In that sense, Gerardo Garcia Menaut, president of CONPAPA, said there were no commercial reasons to ban the entry of potato imports from the U.S., but that they hadn’t allowed them as a preventative measure to safeguard the integrity of Mexican crops and Mexican producers.

“The opening sought to import potatoes was not issued because American producers did not comply with the plant health requirements established to import potatoes,” Garcia Menaut said. He also warned of the risk that ignoring these preventative measures, established by law, posed, even though the entry of this product is permitted along a 26-kilometer-wide stretch of the U.S.-Mexico border.

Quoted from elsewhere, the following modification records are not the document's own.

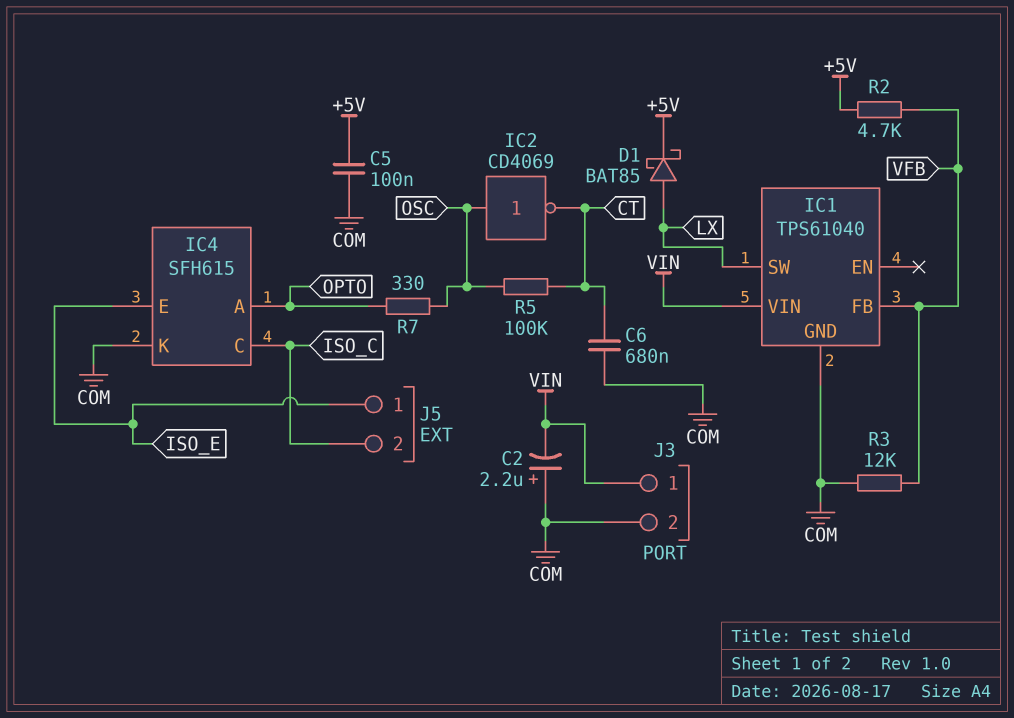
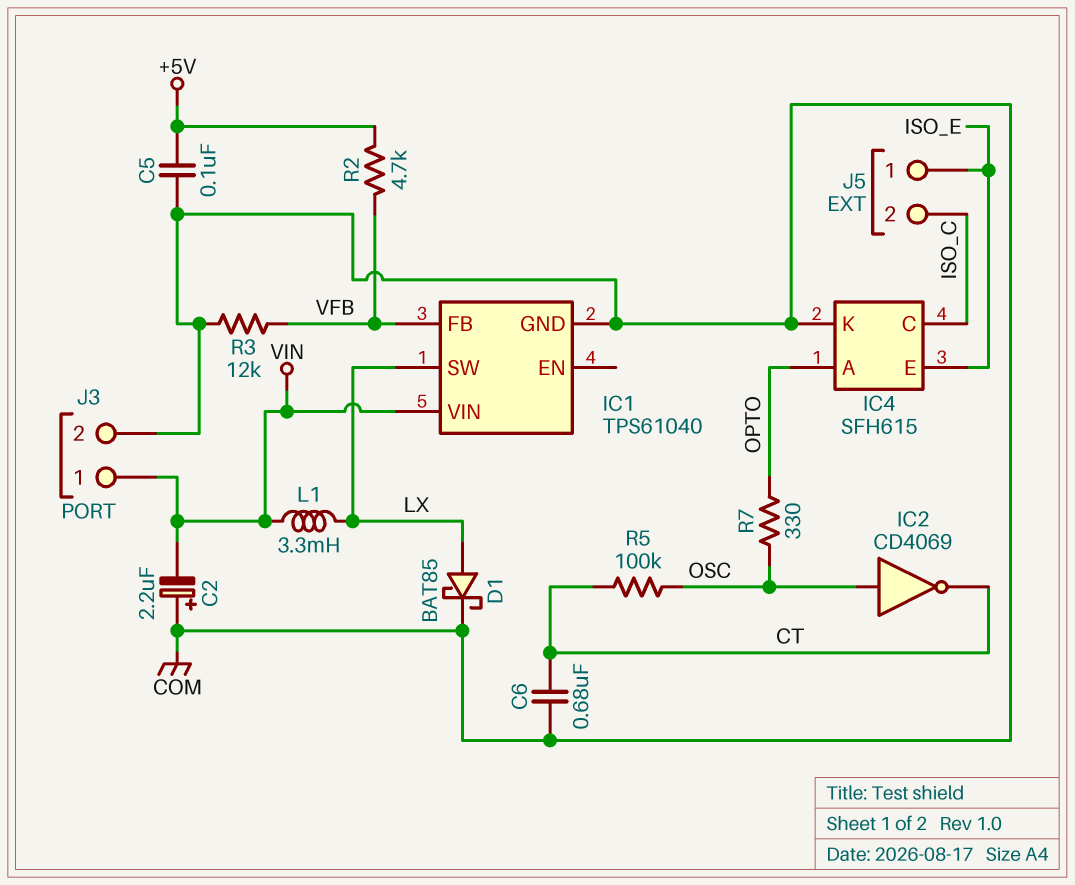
D1: schottky BAT85 (A LX, K +5V) -> schottky BAT85 (A LX, K COM)
L1: none -> 3.3mH (LX, VIN)

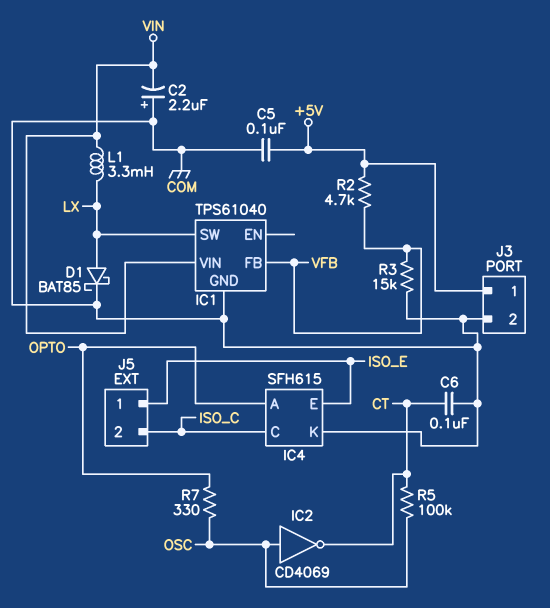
C6: 680nF (COM, CT) -> 100nF (COM, CT)
J3 pin 1: VIN -> +5V
R3: 12k (COM, VFB) -> 15k (COM, VFB)

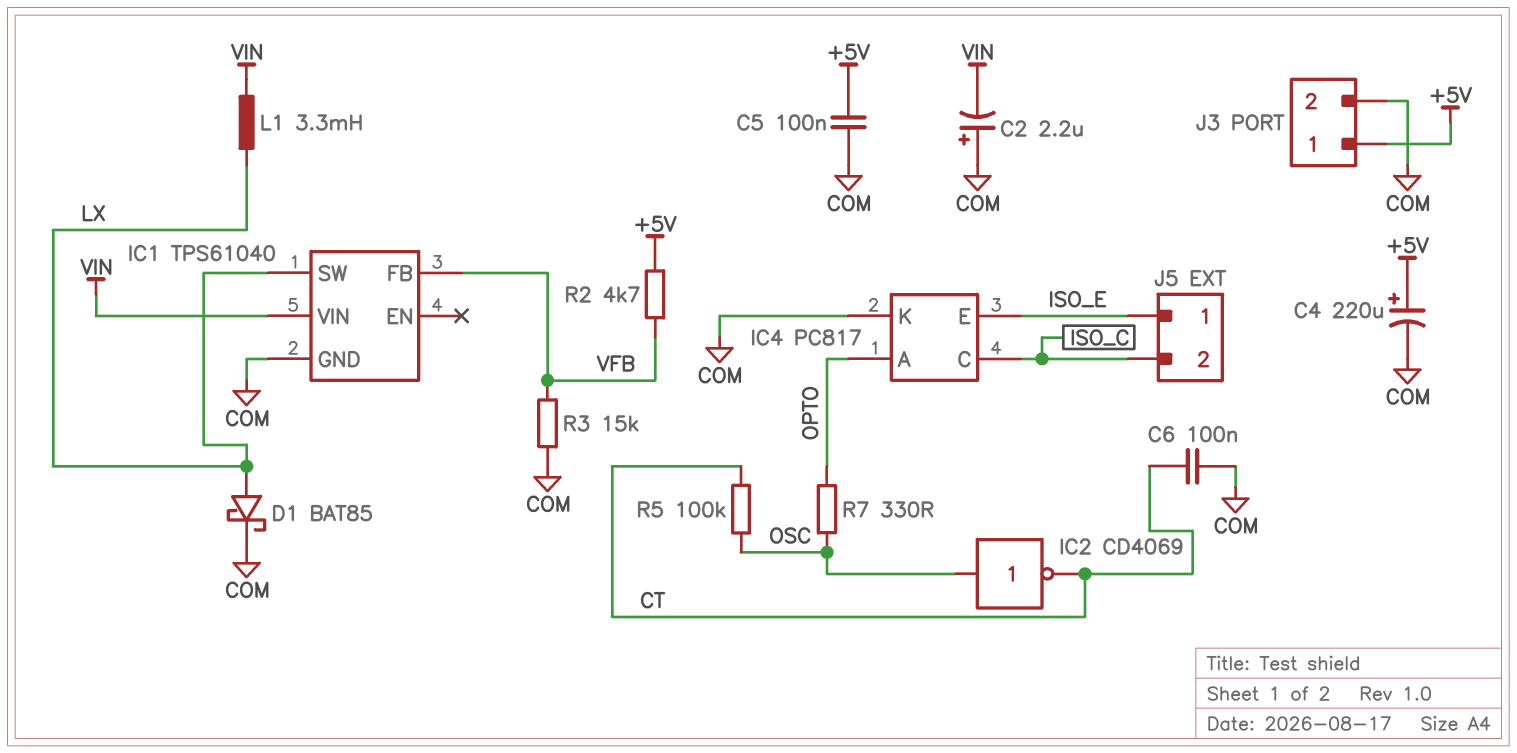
C4: none -> 220uF (plus +5V, minus COM)
IC4: SFH615 -> PC817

CONPAPA says it conducted an analysis to determine the risk that importing potatoes to Mexico, without complying with the country’s plant health requirements, would have and detected 43 quarantine diseases that Mexico doesn’t have.

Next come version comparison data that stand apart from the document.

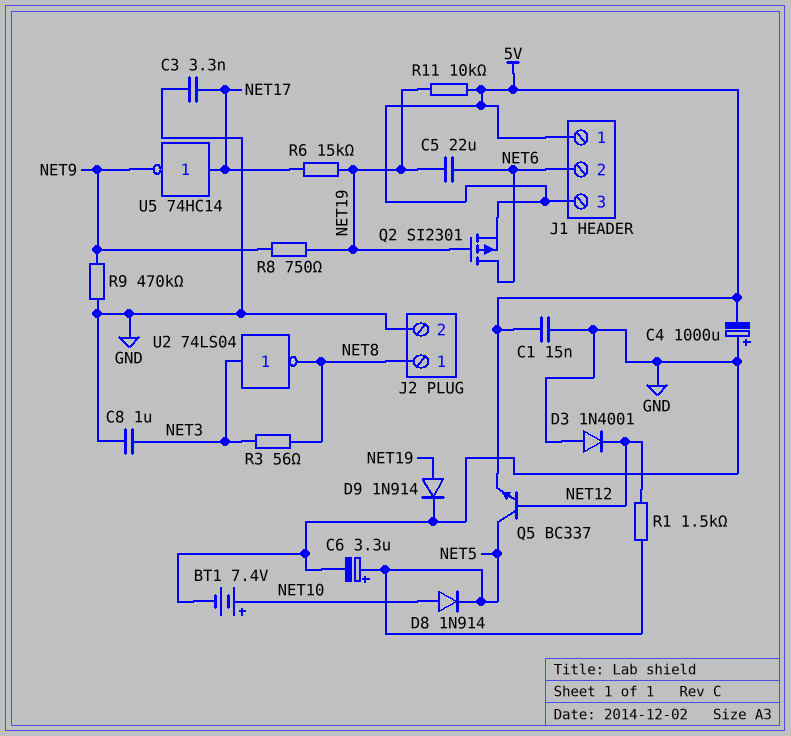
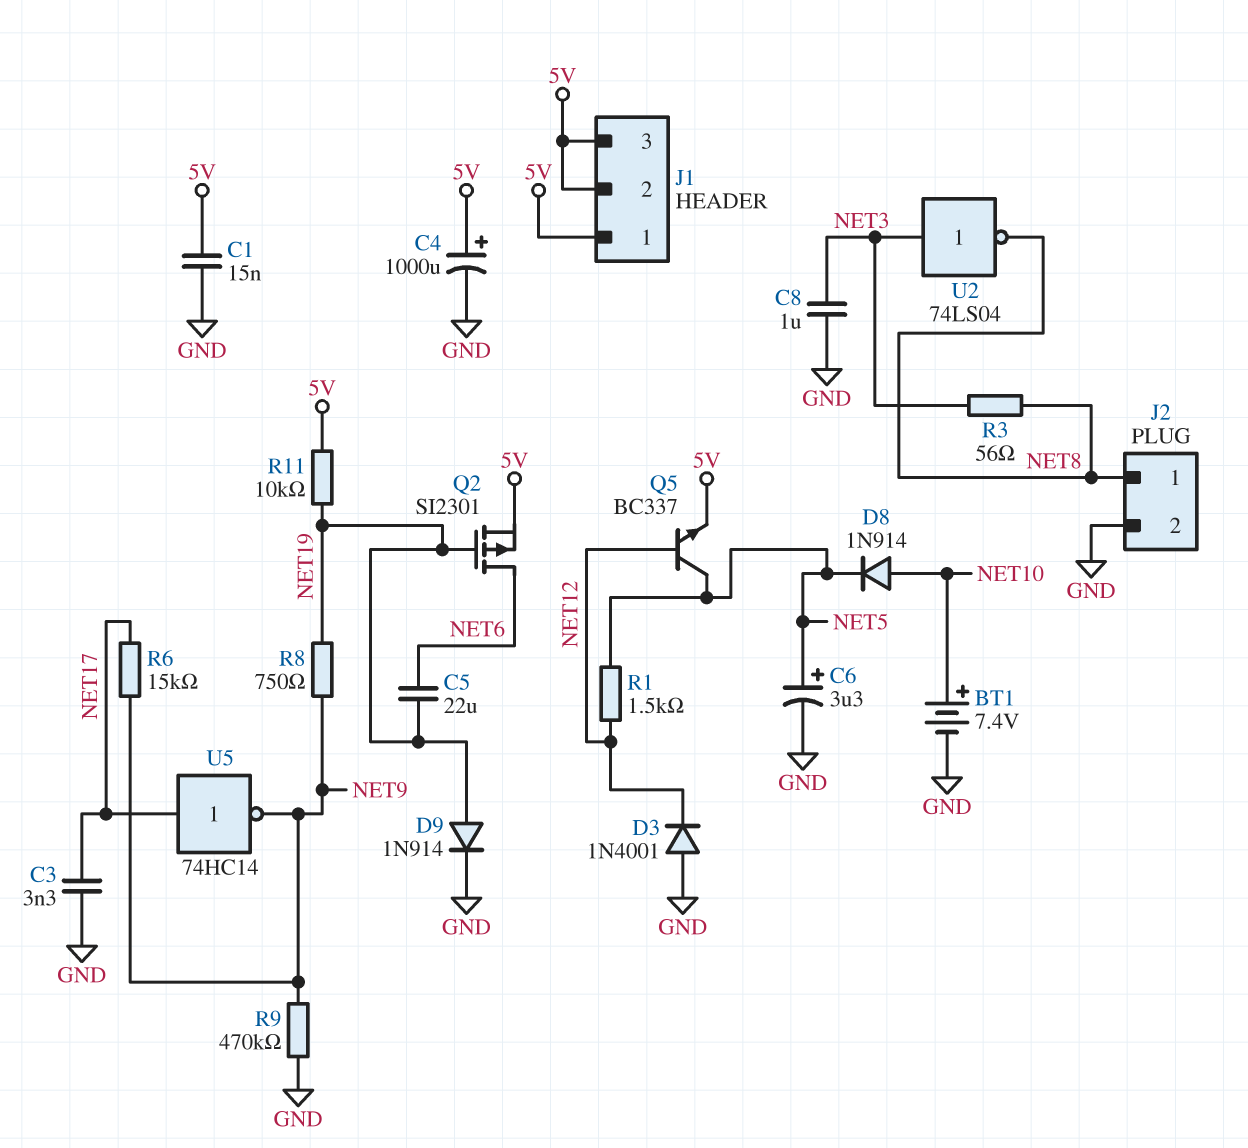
C4: 1000uF (plus GND, minus 5V) -> 1000uF (plus 5V, minus GND)
J1 pin 2: NET6 -> 5V
R6: 15k (NET17, NET19) -> 15k (NET9, NET17)

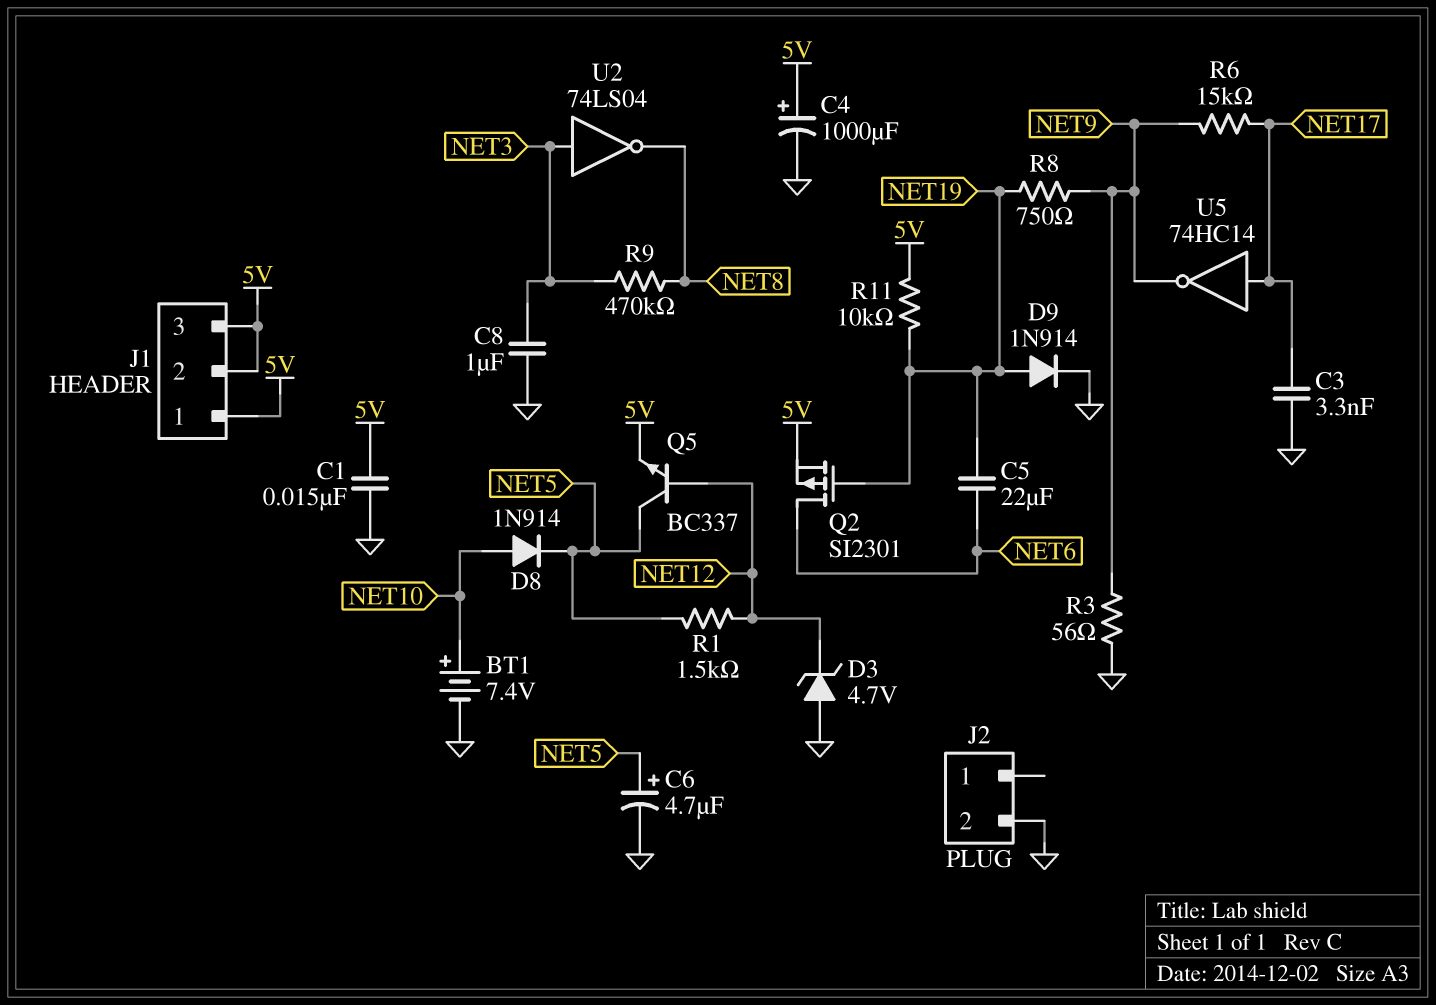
C6: 3.3uF (plus NET5, minus GND) -> 4.7uF (plus NET5, minus GND)
D3: diode 1N4001 (A GND, K NET12) -> zener 4.7V (A GND, K NET12)
J2 pin 1: NET8 -> none
R3: 56 (NET3, NET8) -> 56 (GND, NET9)
R9: 470k (GND, NET9) -> 470k (NET3, NET8)

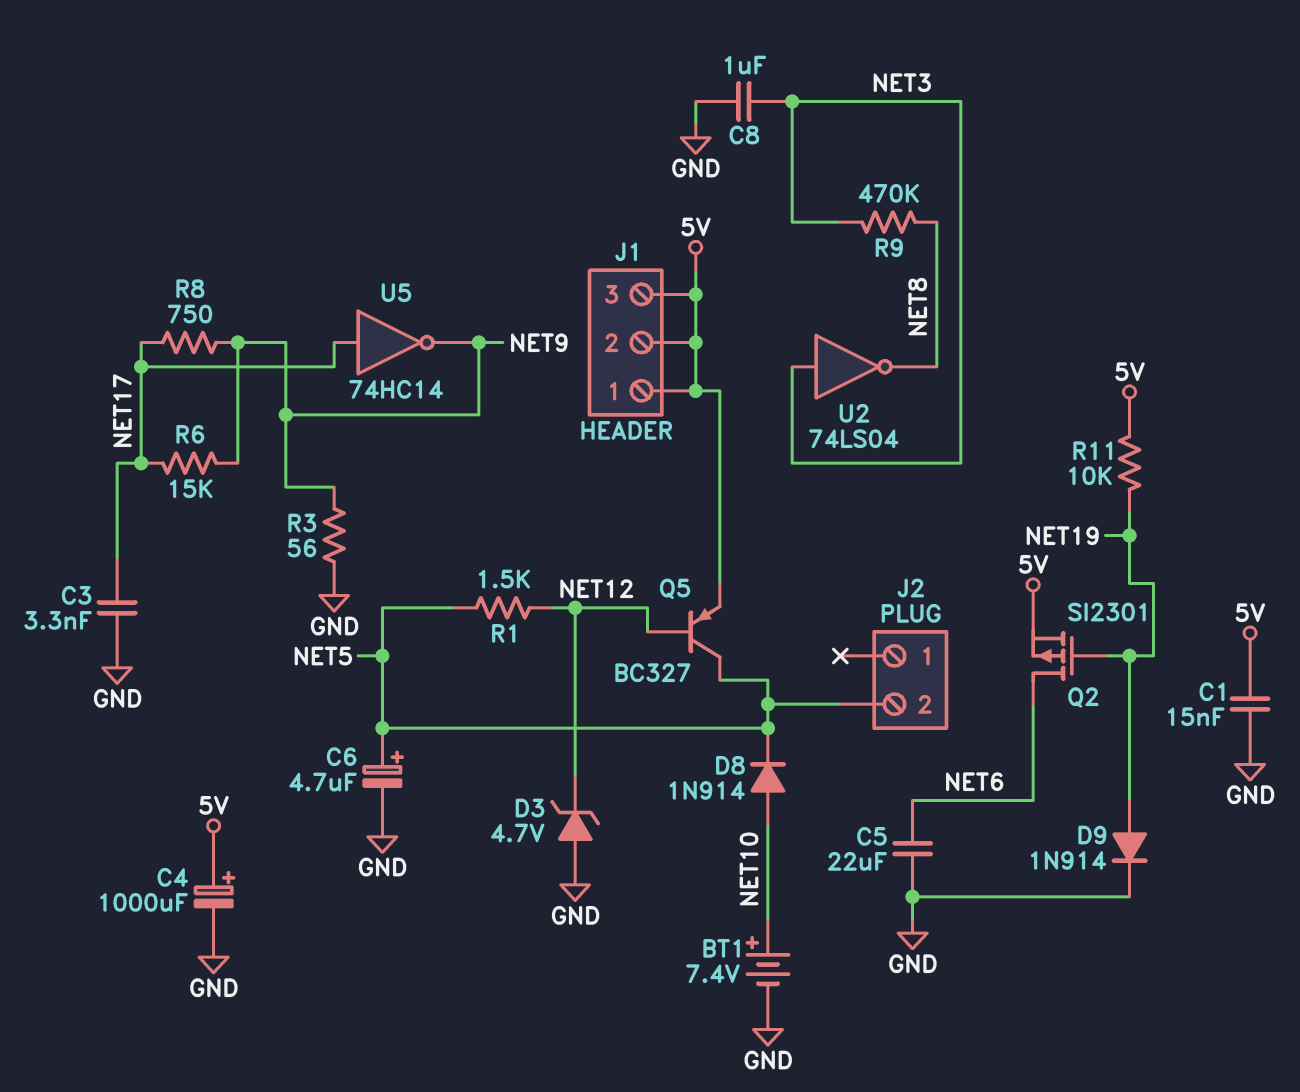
C5: 22uF (NET6, NET19) -> 22uF (GND, NET6)
J2 pin 2: GND -> NET5
Q5: NPN BC337 (B NET12, C NET5, E 5V) -> PNP BC327 (B NET12, C NET5, E 5V)
R8: 750 (NET9, NET19) -> 750 (NET9, NET17)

These products can be marketed in the border areas of Mexico as these areas don’t have crops that could be affected by these imports.

“We allow the entry of commercial potatoes to the border area because there are no potato crops there,” Garcia Menaut said. “The potato that comes with pests or diseases stays there and does not spread to other crops.”

Garcia Menaut also clarified that they were only denying the entry of fresh potatoes, processed potatoes, or semi-processed potatoes, which means the country allows imports of fried potatoes, potato chips, and frozen potatoes. More than 350,000 tons of processed U.S. potatoes enter Mexico every year under no restrictions.

“All the semi-processed product that does not involve a phytosanitary risk to Mexico can enter freely and be marketed,” said Garcia Menaut, who also said that Mexican potato production should be good this year and that marketing largely depended on each producer.